The city can safely exhale. Its residents and visitors can now return to enjoying Pioneer Park's wishing well, its historic granary--and, yes, even its Ten Commandments monument--without fear that they are complicit in an establishment of religion.


I agree with the Court and join its opinion. I do so, however, on the understanding that the "government speech" doctrine is a rule of thumb, not a rigid category. Were the City to discriminate in the selection of permanent monuments on grounds unrelated to the display's theme, say solely on political grounds, its action might well violate the First Amendment.


I agree with the Court that the Ten Commandments monument is government speech, that is, an expression of a government's position on the moral and religious issues raised by the subject of the monument. . . . I also agree with the Court that the city need not satisfy the particular formality urged by Summum as a condition of recognizing that the expression here falls within the public category. I have qualms, however, about accepting the position that public monuments are government speech categorically.

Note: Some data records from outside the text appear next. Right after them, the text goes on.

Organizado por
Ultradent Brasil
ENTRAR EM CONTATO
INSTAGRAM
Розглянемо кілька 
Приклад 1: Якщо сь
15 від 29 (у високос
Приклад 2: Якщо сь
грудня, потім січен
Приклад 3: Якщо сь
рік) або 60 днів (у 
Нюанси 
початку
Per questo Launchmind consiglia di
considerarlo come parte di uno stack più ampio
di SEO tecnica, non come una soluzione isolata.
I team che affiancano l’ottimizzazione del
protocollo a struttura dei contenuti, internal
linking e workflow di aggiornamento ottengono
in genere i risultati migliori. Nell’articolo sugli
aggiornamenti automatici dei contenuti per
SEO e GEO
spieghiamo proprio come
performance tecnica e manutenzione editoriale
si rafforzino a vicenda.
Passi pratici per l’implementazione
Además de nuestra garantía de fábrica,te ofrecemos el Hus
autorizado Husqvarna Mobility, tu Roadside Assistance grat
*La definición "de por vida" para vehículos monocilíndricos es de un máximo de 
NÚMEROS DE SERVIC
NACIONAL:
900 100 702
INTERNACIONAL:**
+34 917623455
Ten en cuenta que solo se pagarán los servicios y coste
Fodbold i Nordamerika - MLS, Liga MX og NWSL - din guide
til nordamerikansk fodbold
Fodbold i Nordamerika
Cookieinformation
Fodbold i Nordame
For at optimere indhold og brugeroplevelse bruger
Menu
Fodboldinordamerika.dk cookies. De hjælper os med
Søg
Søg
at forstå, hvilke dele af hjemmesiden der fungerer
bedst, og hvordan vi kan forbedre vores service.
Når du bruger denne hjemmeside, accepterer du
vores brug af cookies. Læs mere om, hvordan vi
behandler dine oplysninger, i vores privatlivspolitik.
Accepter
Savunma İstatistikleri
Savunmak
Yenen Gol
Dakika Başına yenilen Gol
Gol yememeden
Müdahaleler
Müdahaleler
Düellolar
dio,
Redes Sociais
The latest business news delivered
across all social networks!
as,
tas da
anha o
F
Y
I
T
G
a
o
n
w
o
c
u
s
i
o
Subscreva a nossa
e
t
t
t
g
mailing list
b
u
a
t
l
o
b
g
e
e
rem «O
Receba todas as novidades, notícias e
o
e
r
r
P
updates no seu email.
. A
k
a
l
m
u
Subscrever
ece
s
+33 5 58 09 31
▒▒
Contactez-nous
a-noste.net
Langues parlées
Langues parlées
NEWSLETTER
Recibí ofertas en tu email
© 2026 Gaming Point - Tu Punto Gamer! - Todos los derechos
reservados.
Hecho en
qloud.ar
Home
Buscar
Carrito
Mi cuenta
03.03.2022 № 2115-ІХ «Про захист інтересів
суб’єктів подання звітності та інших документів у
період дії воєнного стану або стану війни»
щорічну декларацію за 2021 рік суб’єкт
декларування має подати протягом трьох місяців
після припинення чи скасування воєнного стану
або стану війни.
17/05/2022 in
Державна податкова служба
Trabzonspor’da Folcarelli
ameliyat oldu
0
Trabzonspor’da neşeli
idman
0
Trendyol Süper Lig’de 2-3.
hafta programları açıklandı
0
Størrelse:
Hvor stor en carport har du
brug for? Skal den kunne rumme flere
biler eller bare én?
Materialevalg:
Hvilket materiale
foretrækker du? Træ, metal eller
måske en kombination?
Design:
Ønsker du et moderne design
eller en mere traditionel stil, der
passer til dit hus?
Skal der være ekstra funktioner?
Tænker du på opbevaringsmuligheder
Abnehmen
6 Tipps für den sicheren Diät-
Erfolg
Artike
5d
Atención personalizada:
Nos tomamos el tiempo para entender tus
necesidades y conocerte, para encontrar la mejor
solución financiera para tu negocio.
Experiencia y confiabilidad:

Because the government speech doctrine, as Justice Stevens notes, is "recently minted," it would do well for us to go slow in setting its bounds, which will affect existing doctrine in ways not yet explored. Even though, for example, Establishment Clause issues have been neither raised nor briefed before us, there is no doubt that this case and its government speech claim has been litigated by the parties with one eye on the Establishment Clause (Scalia, J., concurring). The interaction between the "government speech doctrine" and Establishment Clause principles has not, however, begun to be worked out. . . .

To avoid relying on a per se rule to say when speech is governmental, the best approach that occurs to me is to ask whether a reasonable and fully informed observer would understand the expression to be government speech, as distinct from private speech the government chooses to oblige by allowing the monument to be placed on public land. This reasonable observer test for governmental character is of a piece with the one for spotting forbidden governmental endorsement of religion in the Establishment Clause cases. The adoption of it would thus serve coherence within Establishment Clause law, and it would make sense of our common understanding that some monuments on public land display religious symbolism that clearly does not express a government's chosen views. Application of this observer test provides the reason I find the monument here to be government expression.